**Stored entries:**

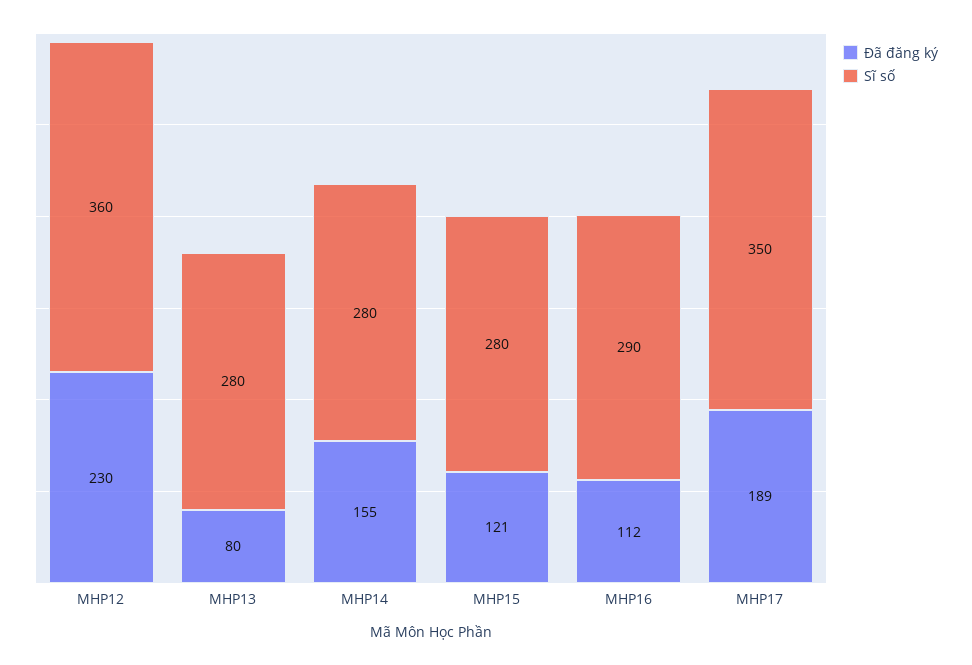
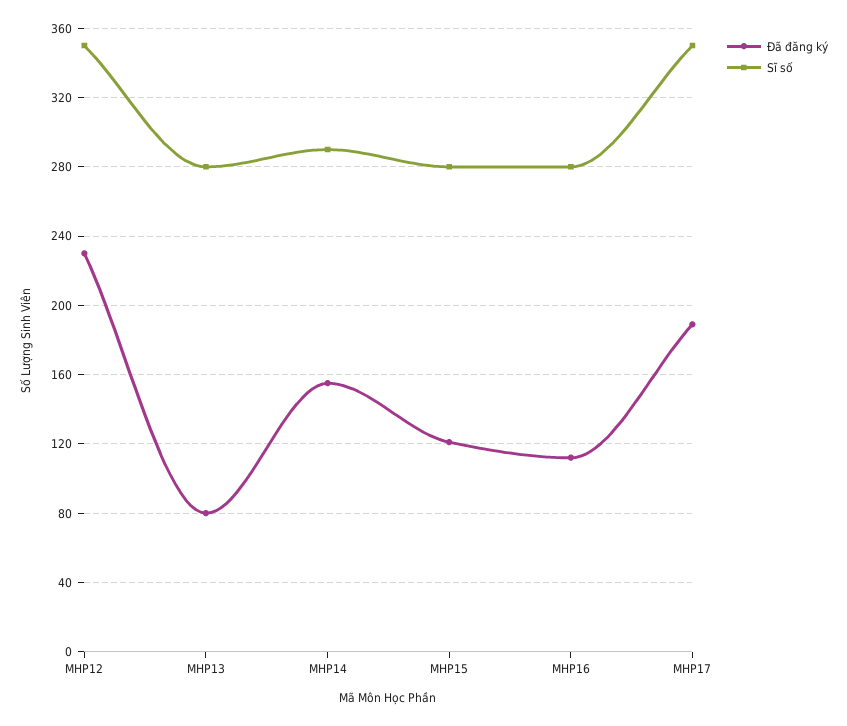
  {
    "Đã đăng ký": {
      "MHP12": 230,
      "MHP13": 80,
      "MHP14": 155,
      "MHP15": 121,
      "MHP16": 112,
      "MHP17": 189
    },
    "Sĩ số": {
-     "MHP12": 360,
+     "MHP12": 350,
      "MHP13": 280,
-     "MHP14": 280,
+     "MHP14": 290,
      "MHP15": 280,
-     "MHP16": 290,
+     "MHP16": 280,
      "MHP17": 350
    }
  }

**JOB ITEM:**
Each record above should be repeated exactly, please, without pictures.

**ANSWER TO THIS EXERCISE:**
  {
    "Đã đăng ký": {
      "MHP12": 230,
      "MHP13": 80,
      "MHP14": 155,
      "MHP15": 121,
      "MHP16": 112,
      "MHP17": 189
    },
    "Sĩ số": {
-     "MHP12": 360,
+     "MHP12": 350,
      "MHP13": 280,
-     "MHP14": 280,
+     "MHP14": 290,
      "MHP15": 280,
-     "MHP16": 290,
+     "MHP16": 280,
      "MHP17": 350
    }
  }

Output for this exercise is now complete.